I began to understand why the Rat had put the house in such order, scrubbed between the tiles, ironed his shirts, and shaved, though surely he had no one to meet. Unless you kept moving up here, you'd lose all sense of time.

[268] I dug my hands into my pockets and stood by the window, gazing out. There things unfolded entirely apart from me. Unrelated to my existence - unrelated to anybody's existence - everything came to pass. The snow fell, the snow melted.

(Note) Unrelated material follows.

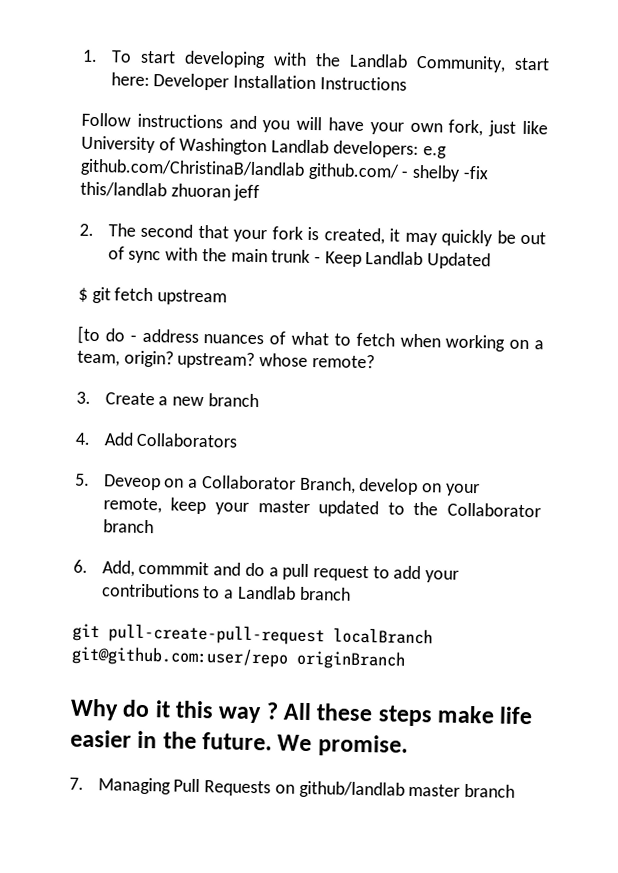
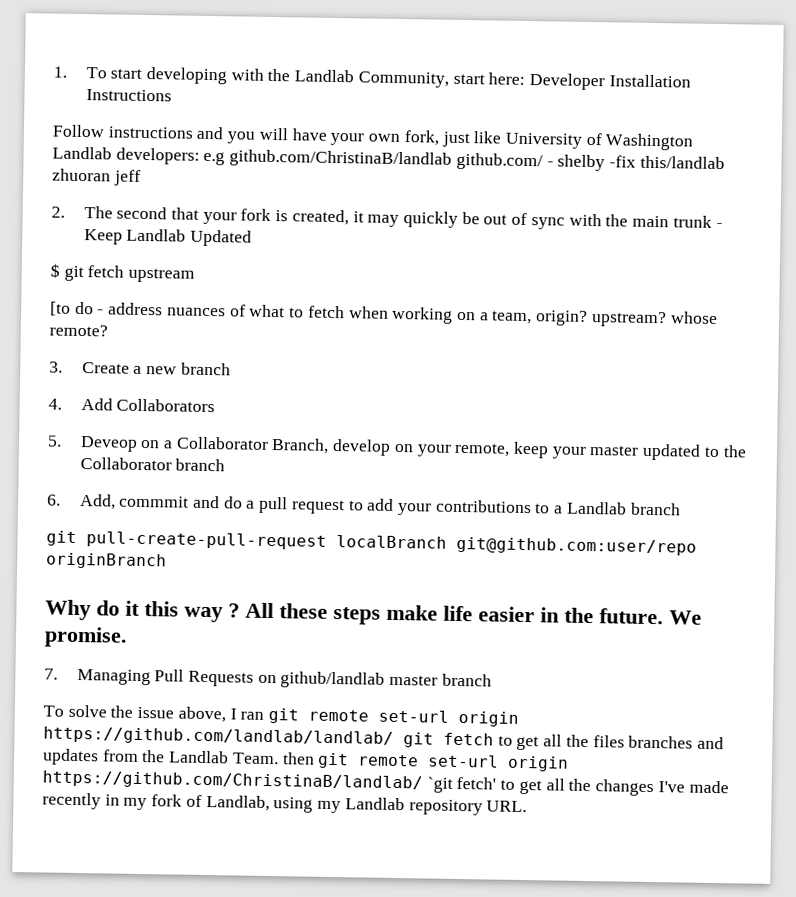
(515, 790) none -> [43,704,520,727] [43,726,725,751] [42,748,570,772] [42,770,729,797] [42,792,528,816] // To solve the issue above, I ran git remote set-url origin https://github.com/landlab/landlab/ git fetch to get all the files branches and updates from the Landlab Team. then git remote set-url origin https://github.com/ChristinaB/landlab/ `git fetch' to get all the changes I've made recently in my fork of Landlab, using my Landlab repository URL.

[269] The mirror reflected my image from head to toe, without warping, almost pristinely. I stood there and looked at myself. Nothing new. I was me, with my usual nothing-special expression. My image was unnecessarily sharp, however. I wasn't seeing my mirror-flat mirror-image. It wasn't myself I was seeing; on the contrary, it was as if I were the reflection of the mirror and this flat-me-of-an-image were seeing the real me. I brought my right hand up in front of my face and wiper my mouth. The me through the looking glass went through the same motions. But maybe it was only me copying what the me in the mirror had done. I couldn't be certain I'd wiped my mouth out of my own free will.

I filed the word "free will" away in my head and pinched my ear with my left hand. The me in the mirror did exactly the same. Apparently he had filed the word "free will" away in his head the same as I had.

I gave up and left the mirror. He also left the mirror.

[276] Even in the absolute lacquer-black darkness, seated back-to-back, I could tell he was smiling. You can tell a lot just by the tiniest change in the air.

[295] "It's all over," said the Sheep Professor, "all over."
"Over and done."
"I suppose I should thank you."
"Now that I've lost practically everything."
"No, you haven't," the Sheep Professor shook his head. "You've got your life."
"As you say," I said.

[299] I walked along the river to its mouth. I sat down on the last fifty yards of beach, and I cried. I never cried so much in my life.
I brushed the sand from my trousers and got up, as if I had somewhere to go.
The day had all but ended. I could hear the sound of waves as I started to walk.